The memory use scales linearly, so setting the limit at 1 million lines will
result in about 240MB of memory use. To change the file size cutoff edit the
``_max_len`` variable in ``bed_lookup/__init__.py``. Be aware that the file
size limit is actually measured in bytes, for speed purposes. A dictionary of
size to file length maps is provided in the ``__init__.py`` file, the default
should work fine on most systems.
Note that the sqlite backed is very slightly slower for lookups, however the
sqlite backend requires that a database exists already. If one does not exist
(the expected name is the bed file name followed by a ``.db``) already then one
is created, and this step can be very slow. Hypothetically this should only be
done once.
As noted above, when creating a BedFile object, a file length lookup is performed.
This lookup can be costly, particularly for gzipped files. To skip this step,
simply pass the database file to BedFile(), instead of the bedfile itself.

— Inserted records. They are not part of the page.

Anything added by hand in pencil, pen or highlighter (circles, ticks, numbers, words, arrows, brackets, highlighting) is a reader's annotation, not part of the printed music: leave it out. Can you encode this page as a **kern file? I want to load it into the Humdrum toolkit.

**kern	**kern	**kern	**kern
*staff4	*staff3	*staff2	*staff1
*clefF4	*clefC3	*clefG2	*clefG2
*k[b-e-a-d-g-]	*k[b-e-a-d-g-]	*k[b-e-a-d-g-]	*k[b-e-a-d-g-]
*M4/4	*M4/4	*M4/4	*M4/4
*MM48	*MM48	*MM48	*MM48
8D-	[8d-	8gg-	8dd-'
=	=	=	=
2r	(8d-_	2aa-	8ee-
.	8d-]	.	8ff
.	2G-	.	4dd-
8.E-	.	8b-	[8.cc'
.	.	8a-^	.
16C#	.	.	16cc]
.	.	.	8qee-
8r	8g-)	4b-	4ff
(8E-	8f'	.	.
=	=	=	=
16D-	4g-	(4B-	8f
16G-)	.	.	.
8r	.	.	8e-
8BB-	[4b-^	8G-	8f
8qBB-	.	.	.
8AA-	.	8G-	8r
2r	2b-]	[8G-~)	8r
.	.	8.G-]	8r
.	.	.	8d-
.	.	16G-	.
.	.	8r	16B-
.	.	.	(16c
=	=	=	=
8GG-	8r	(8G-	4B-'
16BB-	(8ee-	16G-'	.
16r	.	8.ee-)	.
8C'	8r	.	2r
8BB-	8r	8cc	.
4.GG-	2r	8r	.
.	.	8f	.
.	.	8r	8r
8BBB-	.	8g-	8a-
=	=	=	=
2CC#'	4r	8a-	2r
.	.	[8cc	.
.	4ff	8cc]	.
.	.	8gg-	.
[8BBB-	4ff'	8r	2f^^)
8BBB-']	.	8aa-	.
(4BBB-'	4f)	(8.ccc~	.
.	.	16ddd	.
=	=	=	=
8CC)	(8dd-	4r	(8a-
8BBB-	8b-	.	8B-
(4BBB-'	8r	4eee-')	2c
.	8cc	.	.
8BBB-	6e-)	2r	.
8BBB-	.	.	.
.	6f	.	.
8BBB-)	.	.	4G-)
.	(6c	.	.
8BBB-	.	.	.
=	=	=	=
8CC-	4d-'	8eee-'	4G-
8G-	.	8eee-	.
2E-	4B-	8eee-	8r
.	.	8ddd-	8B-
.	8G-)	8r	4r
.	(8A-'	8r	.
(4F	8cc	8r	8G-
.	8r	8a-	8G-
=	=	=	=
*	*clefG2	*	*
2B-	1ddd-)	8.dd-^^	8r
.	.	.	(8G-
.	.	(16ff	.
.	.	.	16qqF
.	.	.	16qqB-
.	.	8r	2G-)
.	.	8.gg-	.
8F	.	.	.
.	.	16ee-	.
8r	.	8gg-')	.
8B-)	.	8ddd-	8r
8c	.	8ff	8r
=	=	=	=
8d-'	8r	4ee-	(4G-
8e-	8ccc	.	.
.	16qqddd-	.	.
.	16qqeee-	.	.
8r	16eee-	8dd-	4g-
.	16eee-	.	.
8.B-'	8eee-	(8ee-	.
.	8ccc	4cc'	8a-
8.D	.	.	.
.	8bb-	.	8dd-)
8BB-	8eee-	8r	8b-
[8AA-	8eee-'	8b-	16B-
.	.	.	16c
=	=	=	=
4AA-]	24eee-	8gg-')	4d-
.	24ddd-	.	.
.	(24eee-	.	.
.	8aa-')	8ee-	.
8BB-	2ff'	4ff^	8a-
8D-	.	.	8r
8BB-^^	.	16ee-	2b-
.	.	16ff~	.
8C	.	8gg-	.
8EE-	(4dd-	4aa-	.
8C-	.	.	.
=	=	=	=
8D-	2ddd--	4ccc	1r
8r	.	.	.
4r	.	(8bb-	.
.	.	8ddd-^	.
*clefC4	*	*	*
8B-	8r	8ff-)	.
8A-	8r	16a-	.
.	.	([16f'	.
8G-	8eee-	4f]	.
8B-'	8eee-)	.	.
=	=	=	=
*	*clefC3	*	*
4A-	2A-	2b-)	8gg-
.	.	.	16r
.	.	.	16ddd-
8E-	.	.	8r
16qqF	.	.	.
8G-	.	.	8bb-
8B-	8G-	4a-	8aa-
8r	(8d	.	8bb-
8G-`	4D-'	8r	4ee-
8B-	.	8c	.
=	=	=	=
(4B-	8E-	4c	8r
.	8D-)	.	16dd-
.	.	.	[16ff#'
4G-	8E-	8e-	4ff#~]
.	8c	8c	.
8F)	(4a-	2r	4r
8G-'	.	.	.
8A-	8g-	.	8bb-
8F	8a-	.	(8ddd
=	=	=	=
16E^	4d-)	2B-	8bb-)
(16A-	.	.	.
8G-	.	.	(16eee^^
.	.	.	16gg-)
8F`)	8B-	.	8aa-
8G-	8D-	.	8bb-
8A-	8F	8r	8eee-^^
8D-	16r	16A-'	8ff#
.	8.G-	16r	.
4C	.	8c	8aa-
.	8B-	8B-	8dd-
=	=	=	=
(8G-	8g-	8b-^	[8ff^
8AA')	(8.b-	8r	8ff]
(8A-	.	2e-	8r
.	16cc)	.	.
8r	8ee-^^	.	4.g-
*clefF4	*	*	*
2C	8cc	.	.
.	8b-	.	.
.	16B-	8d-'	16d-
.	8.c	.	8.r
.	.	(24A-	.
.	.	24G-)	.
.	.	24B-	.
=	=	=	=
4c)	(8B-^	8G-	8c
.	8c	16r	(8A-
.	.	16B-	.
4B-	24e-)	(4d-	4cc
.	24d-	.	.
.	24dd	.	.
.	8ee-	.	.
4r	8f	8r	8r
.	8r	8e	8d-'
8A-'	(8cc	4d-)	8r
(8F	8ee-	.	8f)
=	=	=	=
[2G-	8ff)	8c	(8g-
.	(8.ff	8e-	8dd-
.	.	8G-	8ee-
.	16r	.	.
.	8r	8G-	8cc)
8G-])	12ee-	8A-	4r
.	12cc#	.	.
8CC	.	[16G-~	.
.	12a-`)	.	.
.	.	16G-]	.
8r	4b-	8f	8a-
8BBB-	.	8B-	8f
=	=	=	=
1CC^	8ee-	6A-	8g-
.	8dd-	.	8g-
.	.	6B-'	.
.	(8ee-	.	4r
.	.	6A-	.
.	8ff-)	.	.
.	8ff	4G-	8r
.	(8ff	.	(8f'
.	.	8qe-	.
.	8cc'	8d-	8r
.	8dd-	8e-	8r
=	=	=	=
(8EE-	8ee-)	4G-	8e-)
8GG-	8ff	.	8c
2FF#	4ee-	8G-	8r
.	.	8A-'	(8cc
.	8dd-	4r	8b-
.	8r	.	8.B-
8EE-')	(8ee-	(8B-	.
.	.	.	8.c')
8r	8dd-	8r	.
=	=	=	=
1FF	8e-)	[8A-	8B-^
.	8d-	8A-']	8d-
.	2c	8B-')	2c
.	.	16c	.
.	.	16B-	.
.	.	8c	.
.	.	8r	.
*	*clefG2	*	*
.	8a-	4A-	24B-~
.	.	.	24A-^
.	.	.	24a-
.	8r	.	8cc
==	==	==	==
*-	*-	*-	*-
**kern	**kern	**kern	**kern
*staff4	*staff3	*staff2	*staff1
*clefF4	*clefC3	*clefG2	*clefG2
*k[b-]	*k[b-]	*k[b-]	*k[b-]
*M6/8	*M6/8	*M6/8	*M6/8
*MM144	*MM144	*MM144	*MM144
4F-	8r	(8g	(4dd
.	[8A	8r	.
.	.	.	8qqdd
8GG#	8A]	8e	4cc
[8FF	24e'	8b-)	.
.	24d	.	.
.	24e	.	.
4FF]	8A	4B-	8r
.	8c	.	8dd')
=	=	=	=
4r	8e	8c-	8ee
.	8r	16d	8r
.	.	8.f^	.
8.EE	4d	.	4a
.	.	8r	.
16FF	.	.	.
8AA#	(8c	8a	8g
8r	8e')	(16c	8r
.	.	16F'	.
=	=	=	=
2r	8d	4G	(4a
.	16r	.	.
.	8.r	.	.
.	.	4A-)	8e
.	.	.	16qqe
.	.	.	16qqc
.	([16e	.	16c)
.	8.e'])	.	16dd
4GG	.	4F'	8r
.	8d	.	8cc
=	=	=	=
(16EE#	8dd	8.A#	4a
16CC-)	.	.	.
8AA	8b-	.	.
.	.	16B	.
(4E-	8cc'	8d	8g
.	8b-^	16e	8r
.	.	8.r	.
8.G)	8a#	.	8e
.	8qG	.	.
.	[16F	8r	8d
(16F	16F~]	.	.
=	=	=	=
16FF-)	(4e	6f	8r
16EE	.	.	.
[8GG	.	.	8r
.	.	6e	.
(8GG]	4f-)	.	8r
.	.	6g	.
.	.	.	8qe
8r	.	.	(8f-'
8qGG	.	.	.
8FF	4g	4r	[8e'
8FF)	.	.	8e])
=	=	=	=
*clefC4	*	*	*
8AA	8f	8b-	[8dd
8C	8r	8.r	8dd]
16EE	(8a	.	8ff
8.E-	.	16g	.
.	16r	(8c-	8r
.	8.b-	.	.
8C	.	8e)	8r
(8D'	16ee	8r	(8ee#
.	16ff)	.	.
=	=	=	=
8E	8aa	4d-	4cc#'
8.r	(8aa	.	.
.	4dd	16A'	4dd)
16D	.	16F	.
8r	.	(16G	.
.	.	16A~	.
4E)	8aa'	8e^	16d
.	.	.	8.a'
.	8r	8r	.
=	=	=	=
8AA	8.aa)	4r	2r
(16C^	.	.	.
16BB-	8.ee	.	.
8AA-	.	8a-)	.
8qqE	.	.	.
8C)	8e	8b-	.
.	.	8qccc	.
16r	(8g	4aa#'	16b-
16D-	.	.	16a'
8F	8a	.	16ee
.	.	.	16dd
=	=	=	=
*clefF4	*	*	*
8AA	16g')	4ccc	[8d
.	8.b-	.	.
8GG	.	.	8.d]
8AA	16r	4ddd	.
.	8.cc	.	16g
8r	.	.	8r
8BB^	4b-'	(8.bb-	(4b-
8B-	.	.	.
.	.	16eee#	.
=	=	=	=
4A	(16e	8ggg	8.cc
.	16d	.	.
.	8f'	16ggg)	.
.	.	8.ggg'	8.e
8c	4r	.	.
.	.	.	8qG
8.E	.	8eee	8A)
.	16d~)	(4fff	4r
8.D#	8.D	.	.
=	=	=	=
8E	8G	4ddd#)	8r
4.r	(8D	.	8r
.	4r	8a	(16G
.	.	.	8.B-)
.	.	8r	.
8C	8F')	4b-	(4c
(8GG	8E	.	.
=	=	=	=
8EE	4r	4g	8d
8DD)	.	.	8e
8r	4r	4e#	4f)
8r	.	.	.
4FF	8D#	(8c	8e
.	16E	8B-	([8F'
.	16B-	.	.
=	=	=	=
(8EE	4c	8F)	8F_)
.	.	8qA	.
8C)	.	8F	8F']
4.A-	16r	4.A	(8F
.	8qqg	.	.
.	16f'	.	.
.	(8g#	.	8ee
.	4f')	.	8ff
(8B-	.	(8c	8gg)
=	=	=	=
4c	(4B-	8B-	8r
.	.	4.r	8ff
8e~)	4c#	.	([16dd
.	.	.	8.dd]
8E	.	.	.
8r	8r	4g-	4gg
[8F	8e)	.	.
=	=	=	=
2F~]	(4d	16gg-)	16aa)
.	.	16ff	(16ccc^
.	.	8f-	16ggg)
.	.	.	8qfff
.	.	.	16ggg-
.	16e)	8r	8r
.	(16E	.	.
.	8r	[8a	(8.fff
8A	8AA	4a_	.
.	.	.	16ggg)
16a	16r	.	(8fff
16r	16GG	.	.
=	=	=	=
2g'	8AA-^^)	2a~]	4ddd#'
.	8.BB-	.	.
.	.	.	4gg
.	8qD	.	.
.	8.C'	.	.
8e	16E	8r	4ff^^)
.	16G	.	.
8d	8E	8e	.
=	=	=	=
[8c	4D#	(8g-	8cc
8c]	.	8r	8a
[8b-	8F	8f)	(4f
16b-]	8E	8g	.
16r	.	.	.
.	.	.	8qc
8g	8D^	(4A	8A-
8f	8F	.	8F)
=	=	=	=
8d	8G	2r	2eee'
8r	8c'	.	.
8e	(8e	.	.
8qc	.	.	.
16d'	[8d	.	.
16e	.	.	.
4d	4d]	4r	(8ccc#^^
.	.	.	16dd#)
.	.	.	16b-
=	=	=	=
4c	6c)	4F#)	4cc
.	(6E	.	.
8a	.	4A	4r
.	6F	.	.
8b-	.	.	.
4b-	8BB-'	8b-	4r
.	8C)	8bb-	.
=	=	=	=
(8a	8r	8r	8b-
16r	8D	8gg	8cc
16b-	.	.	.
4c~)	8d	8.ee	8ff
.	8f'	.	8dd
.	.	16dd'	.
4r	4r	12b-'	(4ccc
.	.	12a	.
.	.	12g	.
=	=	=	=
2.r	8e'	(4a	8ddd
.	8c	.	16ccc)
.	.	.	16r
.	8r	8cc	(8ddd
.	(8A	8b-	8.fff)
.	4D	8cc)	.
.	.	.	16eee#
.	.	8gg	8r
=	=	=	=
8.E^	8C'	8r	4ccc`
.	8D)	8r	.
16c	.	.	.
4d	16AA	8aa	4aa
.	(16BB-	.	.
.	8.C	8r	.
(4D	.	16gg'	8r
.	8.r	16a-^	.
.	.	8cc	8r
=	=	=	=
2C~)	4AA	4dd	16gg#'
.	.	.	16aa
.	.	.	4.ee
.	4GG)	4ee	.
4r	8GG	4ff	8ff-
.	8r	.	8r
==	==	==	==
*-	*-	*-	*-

Note: this code will work with either plain text or gzipped files, gzipped files
will be slightly slower at load due to the overhead of decompression. For large
files where an sqlite database already exists, there will be only a very slight
delay relative to the uncompressed bed file (due to file length counting).
As the BedFile object is only generated once, any lookups after the creation of
this object will be very fast (less than a second) for *any* length of bed file.
Smaller files will obvious result in even quicker lookups.